START EXCERPTED RECORDS

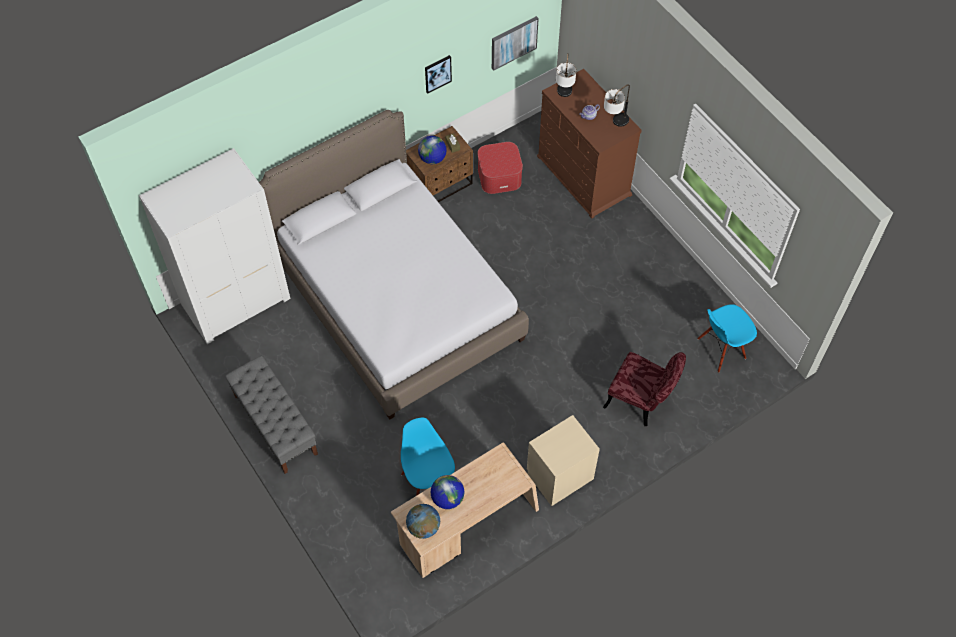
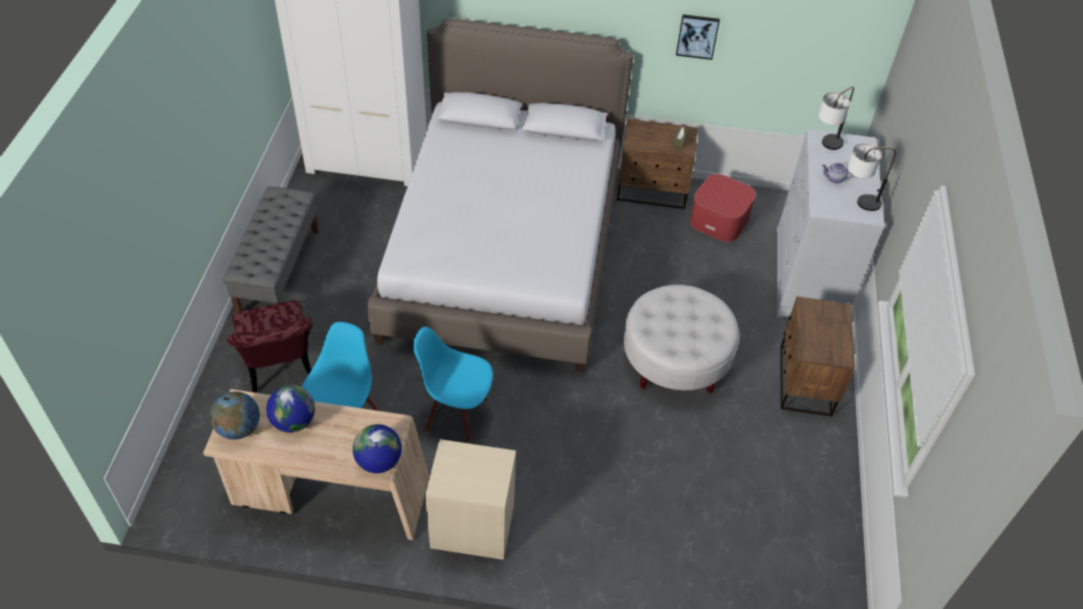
camera: 40 degrees right, 10 degrees down
globe [418,136,447,164] -> globe moved to [353,424,402,473]
picture [492,16,539,71] -> none
brown dresser [537,69,642,219] -> white dresser [777,129,885,318]
red chair [603,352,686,426] -> red chair moved to [228,300,312,393]
blue chair [697,304,757,373] -> blue chair moved to [413,327,493,443]
none -> white ottoman [624,285,739,393]
none -> brown nightstand [780,297,855,417]

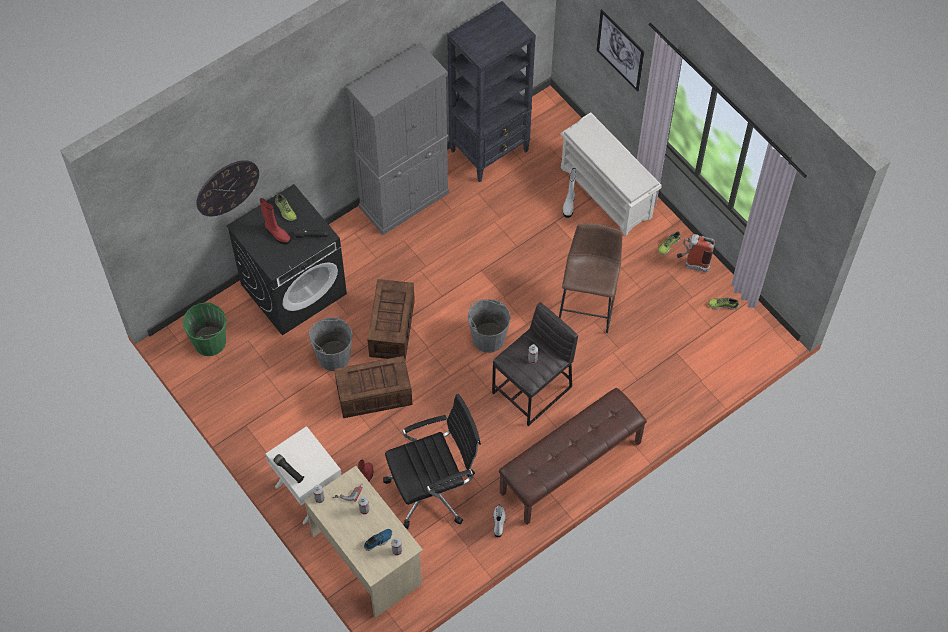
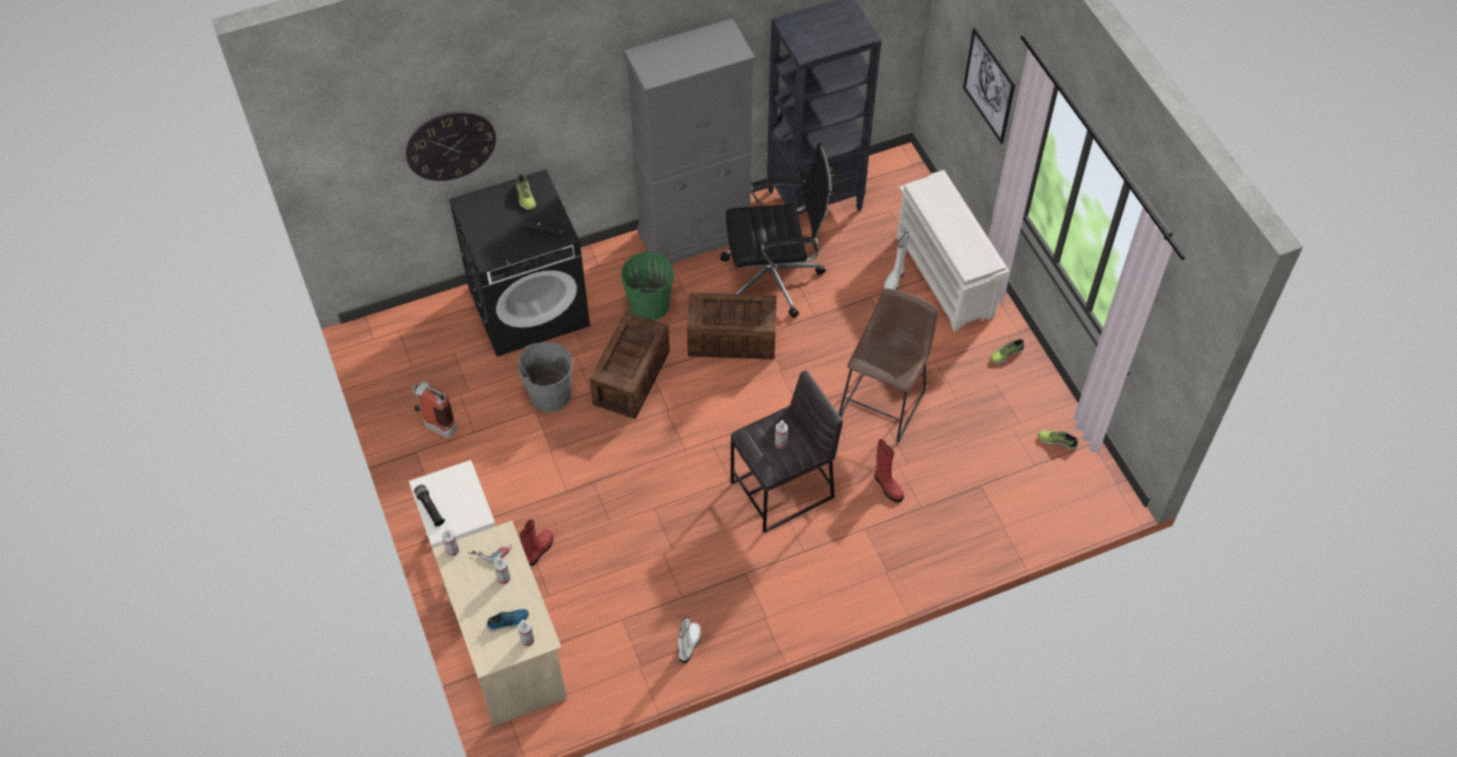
camera: 15 degrees right, 5 degrees down
green bucket [183,303,227,356] -> green bucket moved to [621,252,674,321]
red boot [260,198,291,245] -> red boot moved to [875,439,904,502]
crate [334,356,412,418] -> crate moved to [687,293,777,359]
black office chair [383,394,481,529] -> black office chair moved to [720,143,833,318]
grey bucket [468,299,511,353] -> none
brown bench [499,388,647,525] -> none
fire extinguisher [677,234,715,272] -> fire extinguisher moved to [412,382,457,438]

END EXCERPTED RECORDS

## [REQUIRED ACTION]
What must be output is the exact run of lines from the one holding "picture [492,16,539,71] -> none" through the end of the entries above, both ends included, minus the pictures.

## [RESPONSE TO THIS EXERCISE]
picture [492,16,539,71] -> none
brown dresser [537,69,642,219] -> white dresser [777,129,885,318]
red chair [603,352,686,426] -> red chair moved to [228,300,312,393]
blue chair [697,304,757,373] -> blue chair moved to [413,327,493,443]
none -> white ottoman [624,285,739,393]
none -> brown nightstand [780,297,855,417]

camera: 15 degrees right, 5 degrees down
green bucket [183,303,227,356] -> green bucket moved to [621,252,674,321]
red boot [260,198,291,245] -> red boot moved to [875,439,904,502]
crate [334,356,412,418] -> crate moved to [687,293,777,359]
black office chair [383,394,481,529] -> black office chair moved to [720,143,833,318]
grey bucket [468,299,511,353] -> none
brown bench [499,388,647,525] -> none
fire extinguisher [677,234,715,272] -> fire extinguisher moved to [412,382,457,438]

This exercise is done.